‘Offensive’ to Question President’s Benghazi Action, Adviser Says

A top White House staffer accused Chris Wallace of Fox News of echoing “offensive” assertions by Republicans that President Obama “didn’t take action” during the September terrorist attack in Benghazi that killed the U.S. ambassador to Libya and four other Americans.

During a contentious interview on Fox News Sunday, senior presidential adviser Dan Pfeiffer rejected Wallace’s questions about Obama’s actions during the Benghazi attack as suggesting that “somehow there was something that could have been done differently … that would have changed the outcome here.”

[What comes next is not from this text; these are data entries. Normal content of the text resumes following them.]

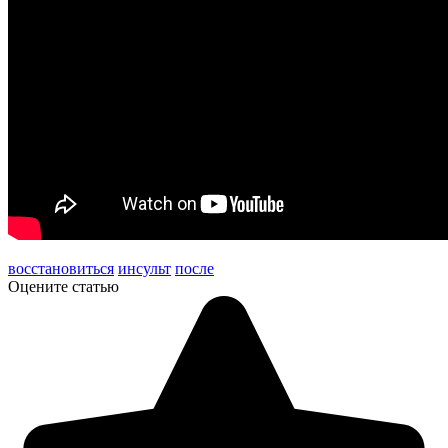
восстановиться
инсульт
после
Оцените статью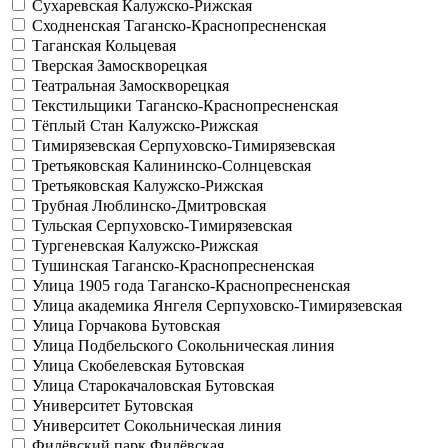
Сухаревская
Калужско-Рижская
Сходненская
Таганско-Краснопресненская
Таганская
Кольцевая
Тверская
Замоскворецкая
Театральная
Замоскворецкая
Текстильщики
Таганско-Краснопресненская
Тёплый Стан
Калужско-Рижская
Тимирязевская
Серпуховско-Тимирязевская
Третьяковская
Калининско-Солнцевская
Третьяковская
Калужско-Рижская
Трубная
Люблинско-Дмитровская
Тульская
Серпуховско-Тимирязевская
Тургеневская
Калужско-Рижская
Тушинская
Таганско-Краснопресненская
Улица 1905 года
Таганско-Краснопресненская
Улица академика Янгеля
Серпуховско-Тимирязевская
Улица Горчакова
Бутовская
Улица Подбельского
Сокольническая линия
Улица Скобелевская
Бутовская
Улица Старокачаловская
Бутовская
Университет
Бутовская
Университет
Сокольническая линия
Филёвский парк
Филёвская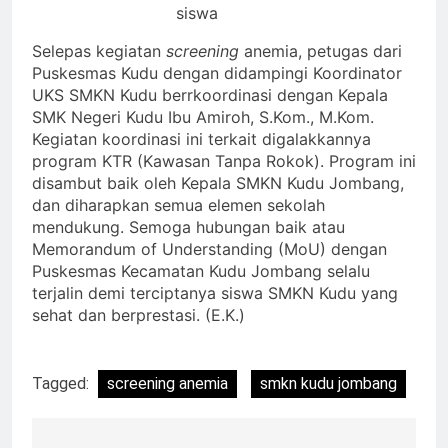
siswa
Selepas kegiatan
screening
anemia, petugas dari
Puskesmas Kudu dengan didampingi Koordinator
UKS SMKN Kudu berrkoordinasi dengan Kepala
SMK Negeri Kudu Ibu Amiroh, S.Kom., M.Kom.
Kegiatan koordinasi ini terkait digalakkannya
program KTR (Kawasan Tanpa Rokok). Program ini
disambut baik oleh Kepala SMKN Kudu Jombang,
dan diharapkan semua elemen sekolah
mendukung. Semoga hubungan baik atau
Memorandum of Understanding (MoU) dengan
Puskesmas Kecamatan Kudu Jombang selalu
terjalin demi terciptanya siswa SMKN Kudu yang
sehat dan berprestasi. (E.K.)
Tagged:
screening anemia
smkn kudu jombang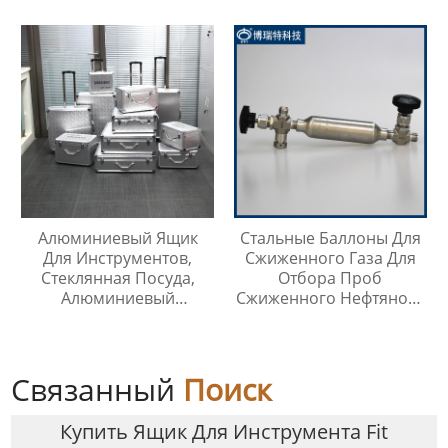
316
Алюминиевый Ящик
Стальные Баллоны Для
Для Инструментов,
Сжиженного Газа Для
Стеклянная Посуда,
Отбора Проб
Алюминиевый
Сжиженного Нефтяного
Защитный Чехол
Газа
Связанный
Поиск
Купить Ящик Для Инструмента Fit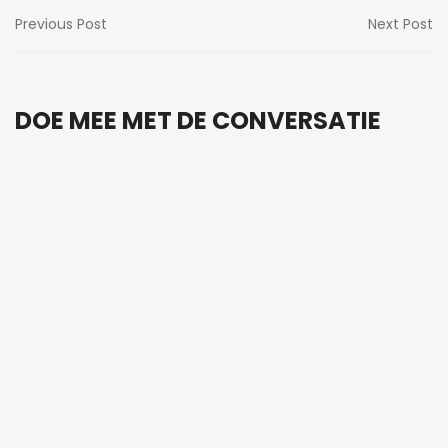
Previous Post
Next Post
DOE MEE MET DE CONVERSATIE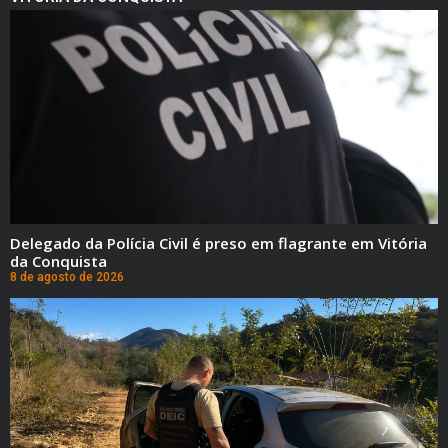
Delegado da Polícia Civil é preso em flagrante em Vitória
da Conquista
8 de agosto de 2026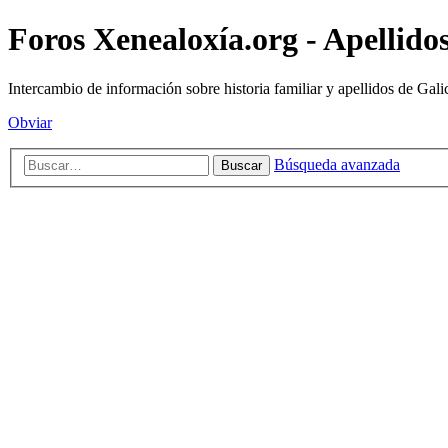
Foros Xenealoxía.org - Apellidos
Intercambio de información sobre historia familiar y apellidos de Gali
Obviar
Búsqueda avanzada
Buscar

Wallace repeatedly asked Pfeiffer where the president was and what he was doing while terrorists were attacking the U.S. consulate in Benghazi. Pfeiffer refused to answer Wallace’s question of whether Obama entered the White House Situation Room during the Sept. 11 attack, saying, “I don’t remember what room the president was in on that night, and that’s a largely irrelevant fact.”

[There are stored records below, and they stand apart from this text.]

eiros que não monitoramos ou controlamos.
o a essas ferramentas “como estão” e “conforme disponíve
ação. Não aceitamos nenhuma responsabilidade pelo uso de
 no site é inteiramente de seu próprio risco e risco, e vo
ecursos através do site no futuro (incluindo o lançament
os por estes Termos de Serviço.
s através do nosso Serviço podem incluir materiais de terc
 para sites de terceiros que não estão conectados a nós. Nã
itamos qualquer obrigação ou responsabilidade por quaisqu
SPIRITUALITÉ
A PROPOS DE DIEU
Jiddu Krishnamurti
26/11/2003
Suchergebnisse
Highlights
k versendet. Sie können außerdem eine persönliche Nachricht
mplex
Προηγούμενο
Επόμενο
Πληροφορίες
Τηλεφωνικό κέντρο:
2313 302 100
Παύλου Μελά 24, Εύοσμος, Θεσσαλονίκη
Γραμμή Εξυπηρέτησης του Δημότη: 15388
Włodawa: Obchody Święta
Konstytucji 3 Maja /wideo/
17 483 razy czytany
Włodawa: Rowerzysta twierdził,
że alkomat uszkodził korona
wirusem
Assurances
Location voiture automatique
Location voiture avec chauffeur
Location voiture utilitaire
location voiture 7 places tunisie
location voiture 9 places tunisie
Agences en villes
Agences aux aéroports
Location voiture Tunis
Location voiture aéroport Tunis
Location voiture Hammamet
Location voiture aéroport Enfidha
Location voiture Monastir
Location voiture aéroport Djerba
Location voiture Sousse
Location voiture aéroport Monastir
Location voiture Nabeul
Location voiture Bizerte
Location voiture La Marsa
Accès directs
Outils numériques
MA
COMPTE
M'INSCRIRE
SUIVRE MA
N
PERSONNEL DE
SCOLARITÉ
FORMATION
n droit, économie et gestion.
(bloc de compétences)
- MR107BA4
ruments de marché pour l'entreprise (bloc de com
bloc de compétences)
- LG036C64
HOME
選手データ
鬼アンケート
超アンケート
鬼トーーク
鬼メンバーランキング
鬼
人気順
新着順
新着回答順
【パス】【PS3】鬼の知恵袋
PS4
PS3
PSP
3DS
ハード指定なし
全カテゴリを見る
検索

Pfeiffer also appeared Sunday on NBC’s Meet the Press, CBS’s Face the Nation, ABC’s This Week and CNN’s State of the Union. The Obama adviser’s Sunday show tour appeared focused on portraying criticism of the president as partisan, as when he told ABC’s George Stephanopoulos that e-mails released this week “undermine all of the allegations that Republicans have been making for months about” the Benghazi attack. Similarly, interviewed by Bob Schieffer on CBS, Pfeiffer derided as “partisan fishing expeditions” the congressional investigations of the Benghazi attack and the scandal at the Internal Revenue Service.

Ambassador Christopher Stevens, State Department information officer Sean Smith, and two embassy security personnel, Glen Doherty and Tyrone Woods, were killed last September in the Benghazi assault which occurred on the 12th anniversary of the 9/11 attacks of 2001. Administration officials originally described the attack — which involved mortars, rocket-propelled grenades and truck-mounted automatic weapons — as spontaneous “demonstrations” about a YouTube video. It was subsequently revealed that the CIA had immediately attributed the attack to Libyan terrorists probably connected to the al-Qaeda network. On CBS Sunday, Pfeiffer said that the question of who edited the administration’s “talking points” about the Benghazi attack was “largely irrelevant.”